Die Benennung eines vorbezeichneten Zustellungsbevollmächtigten erfolgte nicht.
Am 12.12.2006 erließ das Amtsgericht Hagen den Vollstreckungsbescheid (Bl. 73 d.A.). Auf eine Einspruchsfrist von zwei Wochen ab Zustellung wurde hingewiesen. Der Vollstreckungsbescheid wurde am 13.12.2006 zur Post aufgegeben (Bl. 75R d.A.).
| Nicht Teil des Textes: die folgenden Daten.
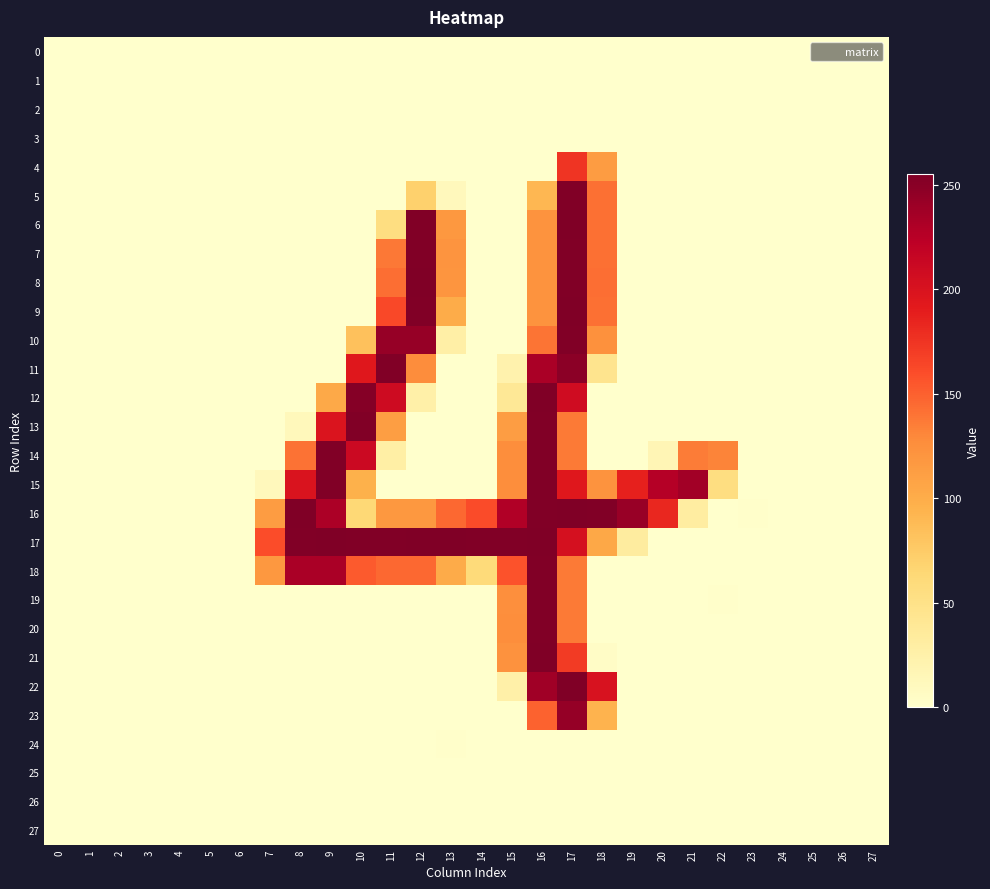

What is the total value across all series at 24?

1.3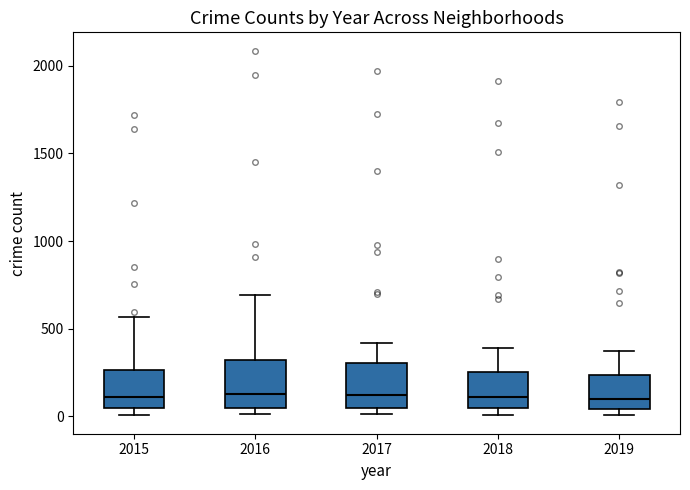

Where does the median line of the box at x = 2015 sit on the y-axis? The values are not printed on the chart, so give them approximately, as read against the axis.

100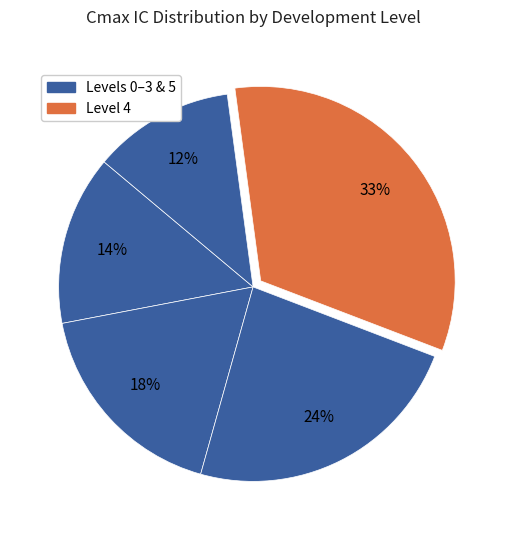

How many slices are in this pie chart?

5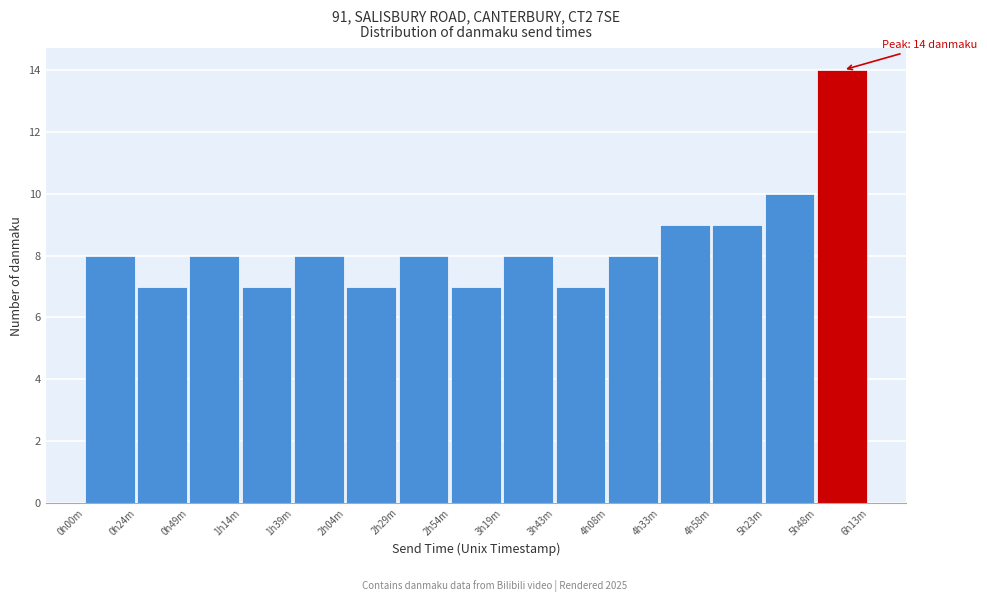

Reading left to right, list all the values displayed in this chart.

0h00m=8	0h24m=7	0h49m=8	1h14m=7	1h39m=8	2h04m=7	2h29m=8	2h54m=7	3h19m=8	3h43m=7	4h08m=8	4h33m=9	4h58m=9	5h23m=10	5h48m=14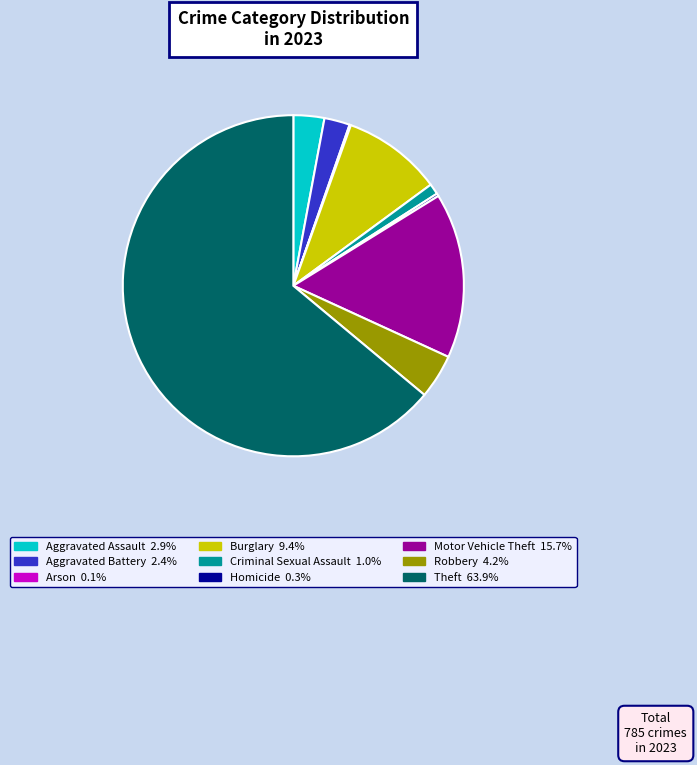

Do Robbery and Theft together represent more than half of the pie?

Yes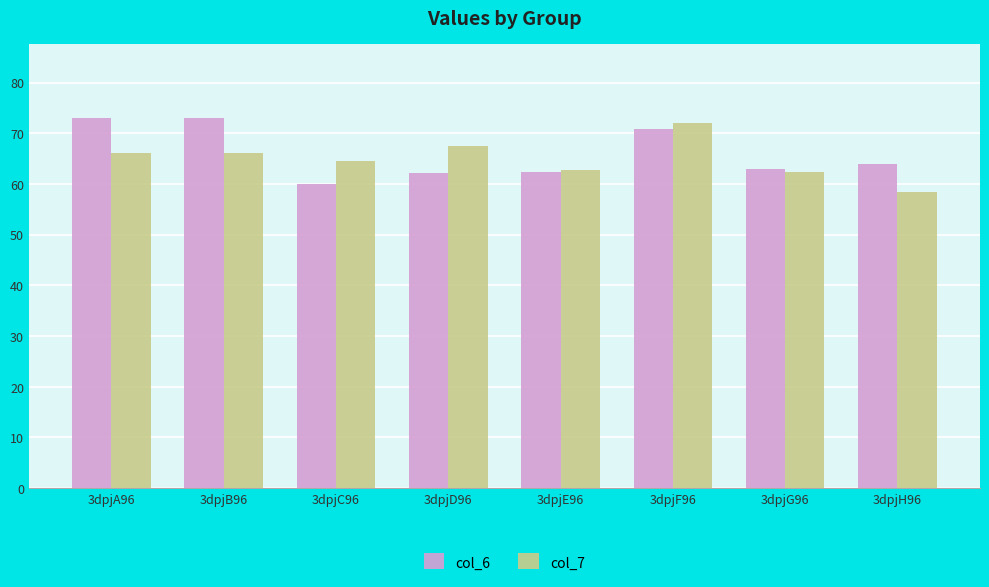

How many distinct data groups are displayed?

2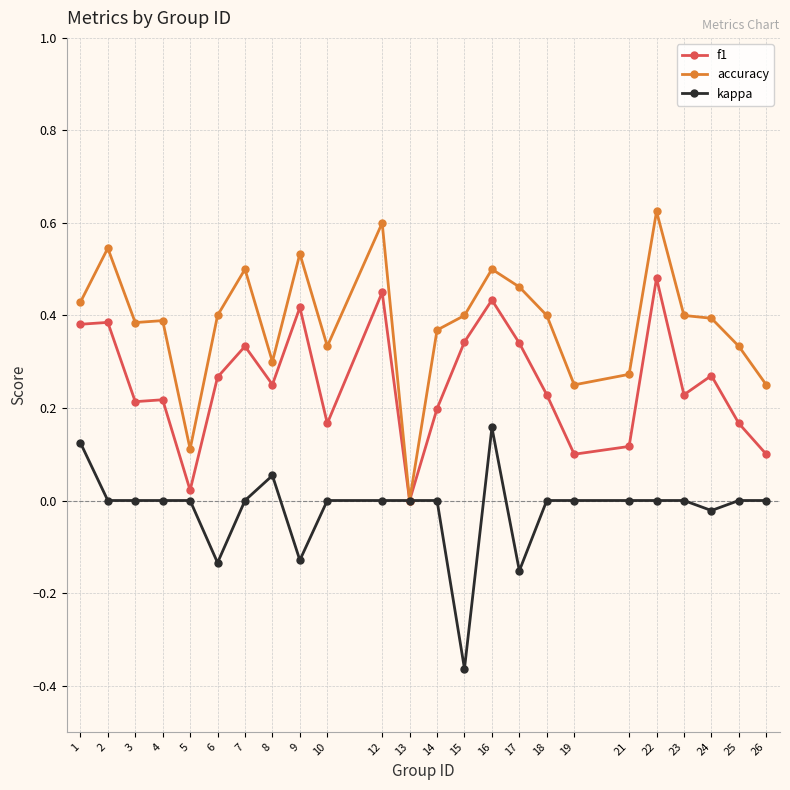

Count the number of categories in the chart.

24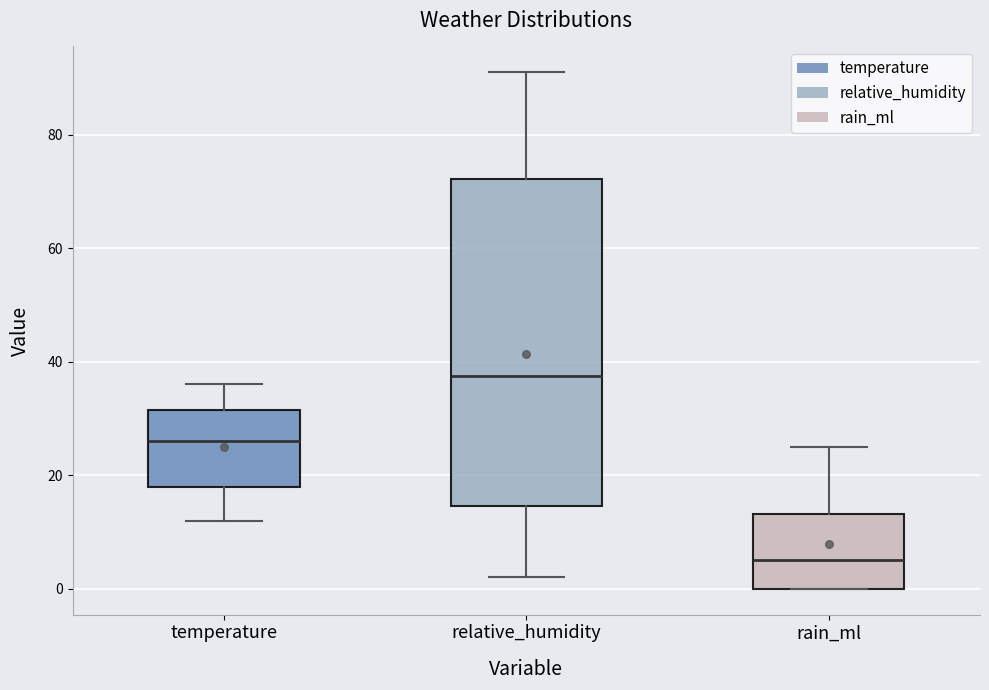

Where is the lower edge of the box for temperature on the y-axis? The values are not printed on the chart, so give them approximately, as read against the axis.

18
Vertreten durch Ihren Prozessbevollmächtigten legte die Beklagte mit Schriftsatz vom 07.03.2007 Einspruch gegen den Vollstreckungsbescheid ein.
Entscheidungsgründe
Der Einspruch ist wegen Fristablaufes unzulässig und deshalb zu verwerfen (§§ 700, 341 ZPO).
Die Einspruchsfrist betrug zwei Wochen ab Zustellung des Vollstreckungsbescheides. Da die Beklagte – trotz Aufforderung bei Zustellung des Mahnbescheides – keinen inländischen Zustellungsbevollmächtigten benannte, gilt der Vollstreckungsbescheid als zwei Wochen nach Aufgabe zur Post als zugestellt (§ 184 Abs. 2 ZPO). Die Aufgabe zur Post erfolgte am 13.12.2006. Der Vollstreckungsbescheid gilt damit spätestens am 28.12.2006 als zugestellt. Die Einspruchsfrist endete am 12.01.2007. Der Einspruch ging aber erst am 07.03.2007 bei Gericht ein.
Die Kostenentscheidung beruht auf §§ 91, 97 ZPO analog, die Entscheidung über die vorläufige Vollstreckbarkeit auf § 708 Nr. 3 ZPO.